SolarWorld Announces Fiscal Year 2010 Results …03.24.2011

SolarWorld Groupwide earnings before interest and tax (EBIT) grew in fiscal year 2010 by 26.1 percent and € 40.0 million to € 192.8m (2009: € 152.8m).In spite of the renewed industry-wide decline in prices, SolarWorld AG managed to keep its EBIT margin constant. It amounted to 14.8 (2009: 15.1) percent. Consolidated profits went up in 2010 by € 28.3 million, or 48.0 percent, to € 87.3m (2009: € 59.0m).

The Management Board and the Supervisory Board will propose a dividend increase to € 0.19 (2009: € 0.16) at the next Annual General Meeting.

In 2010, the group increased its shipments of wafers and solar power modules by 42 percent to 819 (2009: 578) MW and as a result considerably boosted its revenue. This went up by 28.8 percent over the previous year or by € 292.1 million to € 1,304.7m (2009: € 1,012.6m). Thus, SolarWorld AG has met its forecast of substantially exceeding the billion-euro mark in revenue.

Dr.-Ing. E.h. Frank Asbeck on the fiscal year under review: “The year 2010 was turbulent. Our sales developed vigorously in the international solar markets and, above all in the second half of the year, shifted from our core market, Germany, to other European markets and the United States.”

Consequently, the foreign sales quota in 2010 increased by 14 percentage points to 59 (2009: 45) percent.

“We aligned ourselves internationally at a very early point in time and can therefore flexibly use developments in individual markets for our purposes by simply shifting sales volumes,” says the CEO.

The group increased its production capacities along the entire value chain at its international locations in Germany, the U.S. and South Korea, all according to schedule.

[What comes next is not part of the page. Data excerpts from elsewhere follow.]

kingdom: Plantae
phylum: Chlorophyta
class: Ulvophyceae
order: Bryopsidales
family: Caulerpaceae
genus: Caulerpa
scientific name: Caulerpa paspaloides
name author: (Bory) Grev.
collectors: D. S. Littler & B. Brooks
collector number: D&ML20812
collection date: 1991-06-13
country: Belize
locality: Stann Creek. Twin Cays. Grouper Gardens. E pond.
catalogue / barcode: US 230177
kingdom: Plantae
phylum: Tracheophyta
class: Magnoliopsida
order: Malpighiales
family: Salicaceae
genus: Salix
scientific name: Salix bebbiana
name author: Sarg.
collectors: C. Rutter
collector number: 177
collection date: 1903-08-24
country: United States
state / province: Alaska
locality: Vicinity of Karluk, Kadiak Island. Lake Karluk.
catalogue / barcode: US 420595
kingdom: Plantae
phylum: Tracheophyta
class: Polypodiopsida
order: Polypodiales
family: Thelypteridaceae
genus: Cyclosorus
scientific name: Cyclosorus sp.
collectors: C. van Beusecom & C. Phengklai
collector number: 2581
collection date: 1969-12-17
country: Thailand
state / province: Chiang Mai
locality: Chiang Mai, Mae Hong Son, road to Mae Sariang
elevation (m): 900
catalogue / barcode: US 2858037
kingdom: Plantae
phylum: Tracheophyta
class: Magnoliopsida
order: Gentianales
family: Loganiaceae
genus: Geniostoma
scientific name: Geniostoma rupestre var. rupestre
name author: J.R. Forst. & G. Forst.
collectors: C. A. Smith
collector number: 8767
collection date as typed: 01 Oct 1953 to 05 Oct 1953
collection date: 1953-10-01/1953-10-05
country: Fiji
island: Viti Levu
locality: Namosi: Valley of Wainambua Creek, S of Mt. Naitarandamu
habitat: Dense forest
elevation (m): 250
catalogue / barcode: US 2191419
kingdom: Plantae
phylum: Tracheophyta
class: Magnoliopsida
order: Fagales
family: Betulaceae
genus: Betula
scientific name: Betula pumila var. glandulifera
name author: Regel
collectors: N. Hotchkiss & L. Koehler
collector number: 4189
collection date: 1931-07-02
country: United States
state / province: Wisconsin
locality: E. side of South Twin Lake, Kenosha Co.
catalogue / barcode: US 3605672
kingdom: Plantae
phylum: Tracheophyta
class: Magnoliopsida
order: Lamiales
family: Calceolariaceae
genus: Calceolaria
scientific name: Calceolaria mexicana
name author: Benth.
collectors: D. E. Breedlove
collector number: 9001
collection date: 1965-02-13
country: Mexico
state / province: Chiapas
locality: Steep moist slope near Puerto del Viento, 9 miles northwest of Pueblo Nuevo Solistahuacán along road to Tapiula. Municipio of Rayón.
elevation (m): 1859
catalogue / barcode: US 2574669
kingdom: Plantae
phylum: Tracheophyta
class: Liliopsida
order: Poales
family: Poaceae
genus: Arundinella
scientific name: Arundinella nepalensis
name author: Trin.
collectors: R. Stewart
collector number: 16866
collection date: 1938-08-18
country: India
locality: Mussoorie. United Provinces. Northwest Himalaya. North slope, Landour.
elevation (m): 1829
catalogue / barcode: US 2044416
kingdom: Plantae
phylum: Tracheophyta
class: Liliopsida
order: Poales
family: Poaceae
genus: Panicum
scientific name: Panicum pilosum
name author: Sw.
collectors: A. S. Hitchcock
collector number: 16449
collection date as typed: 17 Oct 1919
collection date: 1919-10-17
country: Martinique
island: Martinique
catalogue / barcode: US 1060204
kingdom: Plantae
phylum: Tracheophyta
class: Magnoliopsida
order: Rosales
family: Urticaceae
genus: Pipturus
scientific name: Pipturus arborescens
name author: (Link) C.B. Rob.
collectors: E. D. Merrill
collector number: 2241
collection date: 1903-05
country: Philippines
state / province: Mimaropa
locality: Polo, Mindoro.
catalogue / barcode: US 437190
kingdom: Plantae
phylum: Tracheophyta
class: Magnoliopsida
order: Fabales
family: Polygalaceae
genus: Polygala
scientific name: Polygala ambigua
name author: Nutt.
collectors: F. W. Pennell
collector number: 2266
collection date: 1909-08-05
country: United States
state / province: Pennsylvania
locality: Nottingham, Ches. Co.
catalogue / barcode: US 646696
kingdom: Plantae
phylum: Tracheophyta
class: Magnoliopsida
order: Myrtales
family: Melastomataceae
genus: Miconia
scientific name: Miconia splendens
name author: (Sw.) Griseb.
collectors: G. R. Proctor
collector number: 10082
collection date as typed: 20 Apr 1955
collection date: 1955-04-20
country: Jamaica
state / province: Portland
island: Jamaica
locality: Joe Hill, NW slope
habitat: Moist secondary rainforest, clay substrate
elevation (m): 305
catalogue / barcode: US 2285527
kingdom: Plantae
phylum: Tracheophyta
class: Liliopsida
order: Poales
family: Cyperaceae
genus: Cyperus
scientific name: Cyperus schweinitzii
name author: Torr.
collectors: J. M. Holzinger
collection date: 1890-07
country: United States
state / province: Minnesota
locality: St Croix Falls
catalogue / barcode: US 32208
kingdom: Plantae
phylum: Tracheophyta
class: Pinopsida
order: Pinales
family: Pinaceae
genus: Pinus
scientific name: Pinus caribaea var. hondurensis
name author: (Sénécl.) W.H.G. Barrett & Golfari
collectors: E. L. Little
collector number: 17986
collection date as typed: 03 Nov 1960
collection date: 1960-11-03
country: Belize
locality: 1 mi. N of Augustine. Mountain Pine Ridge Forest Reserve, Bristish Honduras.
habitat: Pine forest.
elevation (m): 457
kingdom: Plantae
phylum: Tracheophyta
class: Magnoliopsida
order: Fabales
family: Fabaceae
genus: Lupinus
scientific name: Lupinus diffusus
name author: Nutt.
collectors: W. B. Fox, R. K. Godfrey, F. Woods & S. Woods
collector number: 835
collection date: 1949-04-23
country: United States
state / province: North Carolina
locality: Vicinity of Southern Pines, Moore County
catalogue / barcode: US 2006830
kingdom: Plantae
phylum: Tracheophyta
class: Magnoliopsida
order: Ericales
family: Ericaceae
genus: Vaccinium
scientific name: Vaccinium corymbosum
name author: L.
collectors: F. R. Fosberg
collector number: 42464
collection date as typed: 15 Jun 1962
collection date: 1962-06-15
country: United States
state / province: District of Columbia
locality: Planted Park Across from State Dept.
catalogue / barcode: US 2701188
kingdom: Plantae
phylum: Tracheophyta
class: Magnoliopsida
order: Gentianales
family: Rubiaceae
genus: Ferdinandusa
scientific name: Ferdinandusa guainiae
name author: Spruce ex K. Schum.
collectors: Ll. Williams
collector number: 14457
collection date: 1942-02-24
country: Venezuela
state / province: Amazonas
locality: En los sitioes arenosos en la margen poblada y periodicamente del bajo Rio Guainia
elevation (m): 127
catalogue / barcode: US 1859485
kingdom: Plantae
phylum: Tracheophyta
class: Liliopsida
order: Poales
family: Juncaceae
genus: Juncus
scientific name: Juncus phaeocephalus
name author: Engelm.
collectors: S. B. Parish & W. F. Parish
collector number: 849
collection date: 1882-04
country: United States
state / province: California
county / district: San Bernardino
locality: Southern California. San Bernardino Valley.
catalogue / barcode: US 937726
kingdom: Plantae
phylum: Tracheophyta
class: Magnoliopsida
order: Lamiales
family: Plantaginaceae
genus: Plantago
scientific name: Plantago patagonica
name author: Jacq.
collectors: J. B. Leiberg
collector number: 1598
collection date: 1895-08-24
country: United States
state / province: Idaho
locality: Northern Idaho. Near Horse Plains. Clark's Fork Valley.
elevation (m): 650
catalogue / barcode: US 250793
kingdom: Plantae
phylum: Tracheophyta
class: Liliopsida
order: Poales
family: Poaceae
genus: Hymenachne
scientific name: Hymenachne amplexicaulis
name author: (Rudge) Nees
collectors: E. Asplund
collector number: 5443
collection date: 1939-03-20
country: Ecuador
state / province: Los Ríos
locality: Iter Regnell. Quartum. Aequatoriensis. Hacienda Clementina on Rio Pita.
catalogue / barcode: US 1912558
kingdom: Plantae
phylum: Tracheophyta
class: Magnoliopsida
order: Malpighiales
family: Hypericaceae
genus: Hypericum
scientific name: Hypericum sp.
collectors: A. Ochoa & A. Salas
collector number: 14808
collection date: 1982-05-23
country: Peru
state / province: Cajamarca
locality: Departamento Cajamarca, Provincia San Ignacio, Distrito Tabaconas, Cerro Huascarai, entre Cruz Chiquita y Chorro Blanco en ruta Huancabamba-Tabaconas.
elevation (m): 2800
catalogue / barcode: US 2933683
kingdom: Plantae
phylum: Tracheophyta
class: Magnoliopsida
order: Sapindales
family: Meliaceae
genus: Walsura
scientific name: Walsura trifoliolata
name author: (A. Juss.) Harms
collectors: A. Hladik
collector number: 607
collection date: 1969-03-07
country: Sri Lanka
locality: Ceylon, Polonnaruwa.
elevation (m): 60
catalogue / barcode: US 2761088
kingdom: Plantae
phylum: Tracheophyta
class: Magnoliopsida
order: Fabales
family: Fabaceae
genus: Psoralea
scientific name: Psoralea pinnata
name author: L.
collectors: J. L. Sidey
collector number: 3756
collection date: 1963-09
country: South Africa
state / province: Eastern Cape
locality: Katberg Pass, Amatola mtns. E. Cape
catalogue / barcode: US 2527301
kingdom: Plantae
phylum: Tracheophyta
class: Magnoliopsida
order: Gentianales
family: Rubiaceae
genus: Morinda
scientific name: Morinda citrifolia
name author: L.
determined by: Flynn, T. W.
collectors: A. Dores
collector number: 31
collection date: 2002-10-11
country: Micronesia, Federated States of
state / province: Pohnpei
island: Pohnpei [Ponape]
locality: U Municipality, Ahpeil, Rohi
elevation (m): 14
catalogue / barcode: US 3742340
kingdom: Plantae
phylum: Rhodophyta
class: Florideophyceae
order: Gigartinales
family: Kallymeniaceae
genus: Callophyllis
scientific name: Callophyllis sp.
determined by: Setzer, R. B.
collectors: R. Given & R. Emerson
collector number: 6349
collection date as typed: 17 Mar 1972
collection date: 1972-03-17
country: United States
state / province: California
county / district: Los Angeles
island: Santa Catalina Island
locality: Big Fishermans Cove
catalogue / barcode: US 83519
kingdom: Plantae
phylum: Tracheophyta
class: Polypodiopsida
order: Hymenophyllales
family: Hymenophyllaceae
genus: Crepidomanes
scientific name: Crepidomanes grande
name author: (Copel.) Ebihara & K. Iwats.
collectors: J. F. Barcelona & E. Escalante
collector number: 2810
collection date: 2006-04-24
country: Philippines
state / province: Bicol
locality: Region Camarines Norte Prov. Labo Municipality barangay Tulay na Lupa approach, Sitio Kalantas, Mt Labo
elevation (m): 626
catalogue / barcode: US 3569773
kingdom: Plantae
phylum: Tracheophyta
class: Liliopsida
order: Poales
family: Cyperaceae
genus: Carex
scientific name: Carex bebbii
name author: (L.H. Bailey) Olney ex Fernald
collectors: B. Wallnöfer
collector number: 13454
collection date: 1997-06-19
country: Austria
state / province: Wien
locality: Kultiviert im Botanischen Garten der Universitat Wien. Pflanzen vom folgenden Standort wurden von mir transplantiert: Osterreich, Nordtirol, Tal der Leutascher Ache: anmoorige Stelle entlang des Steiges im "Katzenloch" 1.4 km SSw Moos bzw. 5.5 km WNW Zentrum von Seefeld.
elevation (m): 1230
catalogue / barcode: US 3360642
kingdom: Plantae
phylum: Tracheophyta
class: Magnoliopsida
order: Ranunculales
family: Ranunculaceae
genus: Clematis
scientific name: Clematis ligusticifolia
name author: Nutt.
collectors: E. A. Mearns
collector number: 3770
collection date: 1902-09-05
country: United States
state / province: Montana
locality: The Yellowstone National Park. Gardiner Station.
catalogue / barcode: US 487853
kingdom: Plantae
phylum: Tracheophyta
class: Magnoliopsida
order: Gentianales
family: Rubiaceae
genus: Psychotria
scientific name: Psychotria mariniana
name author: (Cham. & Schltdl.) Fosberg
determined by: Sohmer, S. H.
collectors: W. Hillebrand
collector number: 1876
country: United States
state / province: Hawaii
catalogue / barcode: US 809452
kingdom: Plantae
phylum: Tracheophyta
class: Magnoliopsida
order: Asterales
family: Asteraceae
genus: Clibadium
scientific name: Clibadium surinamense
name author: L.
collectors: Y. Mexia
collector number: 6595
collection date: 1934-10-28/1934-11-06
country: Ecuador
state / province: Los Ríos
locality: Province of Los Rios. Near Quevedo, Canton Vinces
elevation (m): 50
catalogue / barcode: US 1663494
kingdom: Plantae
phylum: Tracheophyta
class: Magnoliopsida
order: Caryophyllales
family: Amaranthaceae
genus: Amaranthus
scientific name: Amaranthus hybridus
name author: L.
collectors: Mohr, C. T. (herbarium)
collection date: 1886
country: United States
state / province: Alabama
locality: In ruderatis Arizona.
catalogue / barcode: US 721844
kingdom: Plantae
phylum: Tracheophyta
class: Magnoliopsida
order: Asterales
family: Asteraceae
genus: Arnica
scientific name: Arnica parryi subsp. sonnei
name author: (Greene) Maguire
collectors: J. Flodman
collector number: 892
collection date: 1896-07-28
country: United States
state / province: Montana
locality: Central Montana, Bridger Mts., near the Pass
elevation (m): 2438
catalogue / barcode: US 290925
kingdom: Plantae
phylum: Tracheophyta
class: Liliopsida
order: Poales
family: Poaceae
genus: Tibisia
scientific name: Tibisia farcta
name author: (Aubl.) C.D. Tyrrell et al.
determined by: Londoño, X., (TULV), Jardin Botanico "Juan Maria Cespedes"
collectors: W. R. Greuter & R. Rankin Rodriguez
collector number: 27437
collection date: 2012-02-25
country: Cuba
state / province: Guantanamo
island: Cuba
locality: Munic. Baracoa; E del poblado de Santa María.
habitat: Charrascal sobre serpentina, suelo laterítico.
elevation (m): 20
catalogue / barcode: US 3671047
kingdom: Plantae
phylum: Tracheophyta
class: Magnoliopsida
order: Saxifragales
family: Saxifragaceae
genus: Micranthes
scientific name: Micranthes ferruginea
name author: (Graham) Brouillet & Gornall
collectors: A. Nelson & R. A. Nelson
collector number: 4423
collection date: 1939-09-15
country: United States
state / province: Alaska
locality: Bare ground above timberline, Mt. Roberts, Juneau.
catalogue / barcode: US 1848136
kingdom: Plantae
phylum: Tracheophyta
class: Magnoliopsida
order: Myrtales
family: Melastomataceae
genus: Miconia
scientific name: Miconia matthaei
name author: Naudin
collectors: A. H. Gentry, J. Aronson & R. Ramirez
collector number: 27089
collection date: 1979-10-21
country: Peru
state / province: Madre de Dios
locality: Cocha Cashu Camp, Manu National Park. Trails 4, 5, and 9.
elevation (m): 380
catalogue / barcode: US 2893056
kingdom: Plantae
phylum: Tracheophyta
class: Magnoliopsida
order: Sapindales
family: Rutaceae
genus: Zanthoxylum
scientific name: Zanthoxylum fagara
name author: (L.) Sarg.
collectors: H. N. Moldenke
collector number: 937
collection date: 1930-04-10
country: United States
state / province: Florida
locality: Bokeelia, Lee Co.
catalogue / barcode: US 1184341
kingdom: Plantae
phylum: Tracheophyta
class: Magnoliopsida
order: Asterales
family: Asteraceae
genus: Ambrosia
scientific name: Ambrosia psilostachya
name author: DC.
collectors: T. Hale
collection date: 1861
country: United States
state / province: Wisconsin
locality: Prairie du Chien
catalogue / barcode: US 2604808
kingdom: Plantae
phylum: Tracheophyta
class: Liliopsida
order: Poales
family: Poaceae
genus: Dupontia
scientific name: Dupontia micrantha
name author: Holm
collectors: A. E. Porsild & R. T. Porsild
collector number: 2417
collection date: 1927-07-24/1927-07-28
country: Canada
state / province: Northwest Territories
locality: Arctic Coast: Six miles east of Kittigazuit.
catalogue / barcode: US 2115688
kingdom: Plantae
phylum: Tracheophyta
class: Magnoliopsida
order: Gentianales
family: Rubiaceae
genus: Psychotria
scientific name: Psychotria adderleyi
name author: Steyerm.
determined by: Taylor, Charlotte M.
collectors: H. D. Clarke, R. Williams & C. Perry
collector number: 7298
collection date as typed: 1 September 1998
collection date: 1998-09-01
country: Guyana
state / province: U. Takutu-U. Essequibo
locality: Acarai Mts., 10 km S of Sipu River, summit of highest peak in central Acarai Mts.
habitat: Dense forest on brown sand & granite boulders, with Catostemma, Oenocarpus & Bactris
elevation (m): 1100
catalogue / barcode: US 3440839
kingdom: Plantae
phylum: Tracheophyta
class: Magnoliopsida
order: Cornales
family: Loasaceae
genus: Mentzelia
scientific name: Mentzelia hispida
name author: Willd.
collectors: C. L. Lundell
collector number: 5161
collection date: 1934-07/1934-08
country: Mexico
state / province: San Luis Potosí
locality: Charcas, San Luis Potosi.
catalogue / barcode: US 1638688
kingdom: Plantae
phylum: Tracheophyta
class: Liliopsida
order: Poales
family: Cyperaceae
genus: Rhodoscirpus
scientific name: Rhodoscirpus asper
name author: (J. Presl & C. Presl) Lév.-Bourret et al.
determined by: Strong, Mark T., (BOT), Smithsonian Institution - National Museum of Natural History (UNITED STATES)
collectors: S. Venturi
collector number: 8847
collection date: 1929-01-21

In the area of solar power module production, for example, the company boosted its capacities groupwide from 500 to 940 MW in 2010. All in all, the group invested € 216.1 million in intangible assets and tangible fixed assets in fiscal year 2010.

“In doing so, we succeeded in significantly undercutting the in-house investment budget through more efficient project management and better purchase terms,” explained Philipp Koecke, Chief Financial Officer of SolarWorld AG. “Moreover, in ongoing production processes, we have achieved major cost-cutting effects. In this way, we substantially strengthened our competitiveness.”

“We will do everything in our power to reduce our costs and to strengthen our quality brand. We will develop new storage technologies for the self-consumption of solar power. With these technologies, we will further strengthen our good market position,” says Dr.-Ing. E.h. Frank Asbeck.

In 2011, SolarWorld AG will continue its capacity expansion in module production to reach 1,400 (2010: 940) MW so that the group can place larger product volumes in the final customer business. On the whole, the group is expecting a growth rate in its shipments of more than 30 percent. For the United States, SolarWorld even considers it possible to more than double its sales – thanks to the logistical advantages of local production and already established sales and distribution networks. Within the next two years, the foreign quota is to be further enhanced to 75 percent. In 2011, the group wants to exceed last year’s revenue of € 1.3 billion.

Dr.-Ing. E.h. Frank Asbeck: “We make this forecast subject to the development of international background conditions, which right now nobody can predict in detail. We are in favor of a steady further development of renewable energies and want to grow organically as a company.”